(Dataset entries)
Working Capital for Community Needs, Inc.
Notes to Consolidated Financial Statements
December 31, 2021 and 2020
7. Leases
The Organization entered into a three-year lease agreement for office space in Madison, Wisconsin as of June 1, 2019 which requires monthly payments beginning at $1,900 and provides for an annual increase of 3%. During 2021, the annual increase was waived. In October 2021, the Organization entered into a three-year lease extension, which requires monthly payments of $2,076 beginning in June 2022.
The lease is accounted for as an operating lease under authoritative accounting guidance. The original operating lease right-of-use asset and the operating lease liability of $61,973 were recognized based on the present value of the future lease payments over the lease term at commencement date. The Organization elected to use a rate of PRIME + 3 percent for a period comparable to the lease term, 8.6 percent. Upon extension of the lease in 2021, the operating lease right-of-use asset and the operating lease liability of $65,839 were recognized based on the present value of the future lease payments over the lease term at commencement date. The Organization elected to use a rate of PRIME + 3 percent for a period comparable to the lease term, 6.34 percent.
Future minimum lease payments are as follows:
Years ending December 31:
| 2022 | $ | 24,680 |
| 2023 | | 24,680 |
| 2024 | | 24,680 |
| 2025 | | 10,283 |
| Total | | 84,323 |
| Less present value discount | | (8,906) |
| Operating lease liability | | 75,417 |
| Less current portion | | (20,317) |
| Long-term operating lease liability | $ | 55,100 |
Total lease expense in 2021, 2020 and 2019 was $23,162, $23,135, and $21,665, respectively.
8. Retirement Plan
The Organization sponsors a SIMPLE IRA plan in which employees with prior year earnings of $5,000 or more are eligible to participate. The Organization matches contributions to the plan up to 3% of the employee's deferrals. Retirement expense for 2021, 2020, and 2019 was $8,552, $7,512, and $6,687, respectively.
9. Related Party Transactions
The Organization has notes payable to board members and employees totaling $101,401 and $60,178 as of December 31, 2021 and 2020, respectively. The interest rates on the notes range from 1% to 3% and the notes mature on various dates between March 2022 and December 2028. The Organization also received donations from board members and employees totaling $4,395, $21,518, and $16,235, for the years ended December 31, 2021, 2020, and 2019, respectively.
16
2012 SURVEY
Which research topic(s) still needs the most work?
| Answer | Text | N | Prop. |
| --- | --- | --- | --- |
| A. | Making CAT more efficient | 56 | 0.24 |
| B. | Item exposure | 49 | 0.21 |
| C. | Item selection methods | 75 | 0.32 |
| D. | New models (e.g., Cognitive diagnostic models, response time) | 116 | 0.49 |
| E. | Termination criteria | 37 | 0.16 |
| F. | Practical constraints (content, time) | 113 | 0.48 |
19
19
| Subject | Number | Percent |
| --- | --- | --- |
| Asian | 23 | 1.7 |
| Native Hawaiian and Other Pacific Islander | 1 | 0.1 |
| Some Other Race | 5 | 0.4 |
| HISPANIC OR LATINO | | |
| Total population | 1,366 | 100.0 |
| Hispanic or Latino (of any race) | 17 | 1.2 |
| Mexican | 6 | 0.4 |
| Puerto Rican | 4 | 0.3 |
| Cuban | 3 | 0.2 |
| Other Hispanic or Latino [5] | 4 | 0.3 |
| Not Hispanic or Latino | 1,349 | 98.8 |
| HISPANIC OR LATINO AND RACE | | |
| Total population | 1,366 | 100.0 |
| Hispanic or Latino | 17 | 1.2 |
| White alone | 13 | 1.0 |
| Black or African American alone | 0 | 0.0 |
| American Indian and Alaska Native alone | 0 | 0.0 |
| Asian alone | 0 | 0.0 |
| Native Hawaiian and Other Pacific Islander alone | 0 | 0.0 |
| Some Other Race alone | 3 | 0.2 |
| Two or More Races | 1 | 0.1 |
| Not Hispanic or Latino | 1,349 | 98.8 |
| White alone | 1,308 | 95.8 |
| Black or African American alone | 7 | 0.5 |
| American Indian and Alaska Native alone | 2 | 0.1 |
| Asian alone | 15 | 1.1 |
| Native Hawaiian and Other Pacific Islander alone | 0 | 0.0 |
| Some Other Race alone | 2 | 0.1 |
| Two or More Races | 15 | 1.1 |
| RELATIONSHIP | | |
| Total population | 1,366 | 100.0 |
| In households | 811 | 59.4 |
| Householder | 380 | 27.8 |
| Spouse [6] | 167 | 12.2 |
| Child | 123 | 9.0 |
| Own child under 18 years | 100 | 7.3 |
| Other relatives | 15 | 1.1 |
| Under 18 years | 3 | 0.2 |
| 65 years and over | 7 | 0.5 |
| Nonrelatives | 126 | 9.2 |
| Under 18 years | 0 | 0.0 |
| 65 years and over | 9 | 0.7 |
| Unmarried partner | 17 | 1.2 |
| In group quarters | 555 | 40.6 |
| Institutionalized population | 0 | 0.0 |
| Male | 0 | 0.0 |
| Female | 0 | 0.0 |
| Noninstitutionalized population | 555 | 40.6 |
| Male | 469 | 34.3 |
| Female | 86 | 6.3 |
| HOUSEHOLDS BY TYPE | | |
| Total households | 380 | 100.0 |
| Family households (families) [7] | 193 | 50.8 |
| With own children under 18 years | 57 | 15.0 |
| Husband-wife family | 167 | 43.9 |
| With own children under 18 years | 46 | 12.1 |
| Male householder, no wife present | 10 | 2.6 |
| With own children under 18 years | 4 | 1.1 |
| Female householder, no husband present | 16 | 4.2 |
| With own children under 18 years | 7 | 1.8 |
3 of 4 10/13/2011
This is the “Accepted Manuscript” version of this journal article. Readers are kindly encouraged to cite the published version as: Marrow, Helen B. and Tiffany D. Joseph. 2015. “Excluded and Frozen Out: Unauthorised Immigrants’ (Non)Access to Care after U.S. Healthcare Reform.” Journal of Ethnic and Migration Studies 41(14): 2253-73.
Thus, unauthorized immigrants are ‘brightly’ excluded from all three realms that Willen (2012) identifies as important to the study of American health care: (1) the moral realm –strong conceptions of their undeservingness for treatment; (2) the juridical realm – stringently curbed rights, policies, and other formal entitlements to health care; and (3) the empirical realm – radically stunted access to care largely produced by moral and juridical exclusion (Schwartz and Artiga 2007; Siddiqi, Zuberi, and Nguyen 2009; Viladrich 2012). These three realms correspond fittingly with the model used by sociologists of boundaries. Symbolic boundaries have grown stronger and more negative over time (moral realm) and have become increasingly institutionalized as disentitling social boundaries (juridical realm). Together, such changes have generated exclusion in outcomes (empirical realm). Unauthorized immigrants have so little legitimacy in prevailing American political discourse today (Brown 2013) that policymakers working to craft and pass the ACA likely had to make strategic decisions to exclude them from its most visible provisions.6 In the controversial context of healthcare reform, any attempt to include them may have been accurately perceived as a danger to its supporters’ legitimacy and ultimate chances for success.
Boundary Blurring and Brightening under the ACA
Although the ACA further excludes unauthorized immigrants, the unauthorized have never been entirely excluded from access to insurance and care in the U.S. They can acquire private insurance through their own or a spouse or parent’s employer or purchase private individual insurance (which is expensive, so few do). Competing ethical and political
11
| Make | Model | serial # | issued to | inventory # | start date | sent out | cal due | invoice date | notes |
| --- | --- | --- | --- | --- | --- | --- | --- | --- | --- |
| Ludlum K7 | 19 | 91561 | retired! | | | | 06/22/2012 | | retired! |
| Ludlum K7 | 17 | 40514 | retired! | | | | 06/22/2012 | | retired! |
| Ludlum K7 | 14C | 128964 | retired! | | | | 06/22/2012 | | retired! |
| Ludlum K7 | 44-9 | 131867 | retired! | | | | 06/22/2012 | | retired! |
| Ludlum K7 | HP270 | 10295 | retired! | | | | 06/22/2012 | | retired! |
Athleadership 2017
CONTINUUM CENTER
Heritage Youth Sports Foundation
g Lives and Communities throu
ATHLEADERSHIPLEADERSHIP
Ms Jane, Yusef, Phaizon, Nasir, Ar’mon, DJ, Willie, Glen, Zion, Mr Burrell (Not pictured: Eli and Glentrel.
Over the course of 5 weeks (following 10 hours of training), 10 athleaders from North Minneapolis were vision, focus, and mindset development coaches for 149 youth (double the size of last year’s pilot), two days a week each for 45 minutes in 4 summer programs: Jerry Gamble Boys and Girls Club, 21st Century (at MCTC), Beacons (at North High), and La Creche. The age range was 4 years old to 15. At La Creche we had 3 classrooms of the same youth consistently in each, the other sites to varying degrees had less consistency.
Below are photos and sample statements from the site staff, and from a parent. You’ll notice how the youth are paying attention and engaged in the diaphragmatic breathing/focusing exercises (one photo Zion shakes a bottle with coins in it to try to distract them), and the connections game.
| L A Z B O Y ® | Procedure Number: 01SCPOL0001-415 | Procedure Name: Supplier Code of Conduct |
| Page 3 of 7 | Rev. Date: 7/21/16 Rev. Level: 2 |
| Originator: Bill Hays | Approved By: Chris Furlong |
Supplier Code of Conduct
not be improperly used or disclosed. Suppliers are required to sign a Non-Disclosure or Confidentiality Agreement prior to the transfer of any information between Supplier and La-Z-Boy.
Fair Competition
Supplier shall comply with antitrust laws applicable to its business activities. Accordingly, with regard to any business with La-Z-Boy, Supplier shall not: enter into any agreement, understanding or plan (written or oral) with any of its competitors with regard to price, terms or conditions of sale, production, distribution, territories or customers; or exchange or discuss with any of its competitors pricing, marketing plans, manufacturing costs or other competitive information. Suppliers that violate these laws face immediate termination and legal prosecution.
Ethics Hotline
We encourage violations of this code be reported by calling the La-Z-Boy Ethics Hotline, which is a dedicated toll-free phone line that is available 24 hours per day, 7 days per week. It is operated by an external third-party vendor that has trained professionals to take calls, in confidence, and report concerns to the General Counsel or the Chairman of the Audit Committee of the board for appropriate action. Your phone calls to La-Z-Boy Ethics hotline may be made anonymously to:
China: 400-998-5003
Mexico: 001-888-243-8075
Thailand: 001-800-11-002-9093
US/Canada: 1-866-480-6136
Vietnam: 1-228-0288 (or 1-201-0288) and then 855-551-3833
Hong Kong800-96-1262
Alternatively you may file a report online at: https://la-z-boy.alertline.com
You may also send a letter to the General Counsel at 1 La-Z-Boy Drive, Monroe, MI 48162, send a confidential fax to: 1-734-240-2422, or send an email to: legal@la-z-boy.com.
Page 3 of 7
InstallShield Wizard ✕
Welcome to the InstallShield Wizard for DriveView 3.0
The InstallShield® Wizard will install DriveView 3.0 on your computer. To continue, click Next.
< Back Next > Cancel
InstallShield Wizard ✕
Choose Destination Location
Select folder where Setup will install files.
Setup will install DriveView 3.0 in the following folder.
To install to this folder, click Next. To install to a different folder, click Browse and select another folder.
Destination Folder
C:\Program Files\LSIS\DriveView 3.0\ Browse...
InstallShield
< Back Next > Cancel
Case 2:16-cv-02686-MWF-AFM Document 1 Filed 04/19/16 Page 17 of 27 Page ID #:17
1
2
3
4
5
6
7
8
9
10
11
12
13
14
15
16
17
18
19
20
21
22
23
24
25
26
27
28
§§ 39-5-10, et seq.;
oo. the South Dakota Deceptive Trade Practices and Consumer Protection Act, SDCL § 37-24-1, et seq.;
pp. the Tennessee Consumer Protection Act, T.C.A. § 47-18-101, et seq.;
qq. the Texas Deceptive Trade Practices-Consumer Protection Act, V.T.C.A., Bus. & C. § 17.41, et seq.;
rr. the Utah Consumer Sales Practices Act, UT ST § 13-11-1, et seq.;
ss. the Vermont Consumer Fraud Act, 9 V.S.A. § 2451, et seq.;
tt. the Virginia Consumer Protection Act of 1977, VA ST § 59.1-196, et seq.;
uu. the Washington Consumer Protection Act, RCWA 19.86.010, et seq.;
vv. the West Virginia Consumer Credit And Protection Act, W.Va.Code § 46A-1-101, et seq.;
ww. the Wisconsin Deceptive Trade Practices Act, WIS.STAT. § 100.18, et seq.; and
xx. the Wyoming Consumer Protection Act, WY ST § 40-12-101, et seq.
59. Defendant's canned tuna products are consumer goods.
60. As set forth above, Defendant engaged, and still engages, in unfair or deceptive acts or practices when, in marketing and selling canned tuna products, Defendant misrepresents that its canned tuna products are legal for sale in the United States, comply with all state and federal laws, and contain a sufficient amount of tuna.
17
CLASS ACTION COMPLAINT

§ PROBLEM TO SOLVE
Look back at the entries above and repeat, unchanged, every line from the line holding "Female | 0 | 0.0 |" through the line holding "This is the".

§ ANSWER TO THIS EXERCISE
| Female | 0 | 0.0 |
| Noninstitutionalized population | 555 | 40.6 |
| Male | 469 | 34.3 |
| Female | 86 | 6.3 |
| HOUSEHOLDS BY TYPE | | |
| Total households | 380 | 100.0 |
| Family households (families) [7] | 193 | 50.8 |
| With own children under 18 years | 57 | 15.0 |
| Husband-wife family | 167 | 43.9 |
| With own children under 18 years | 46 | 12.1 |
| Male householder, no wife present | 10 | 2.6 |
| With own children under 18 years | 4 | 1.1 |
| Female householder, no husband present | 16 | 4.2 |
| With own children under 18 years | 7 | 1.8 |
3 of 4 10/13/2011
This is the “Accepted Manuscript” version of this journal article. Readers are kindly encouraged to cite the published version as: Marrow, Helen B. and Tiffany D. Joseph. 2015. “Excluded and Frozen Out: Unauthorised Immigrants’ (Non)Access to Care after U.S. Healthcare Reform.” Journal of Ethnic and Migration Studies 41(14): 2253-73.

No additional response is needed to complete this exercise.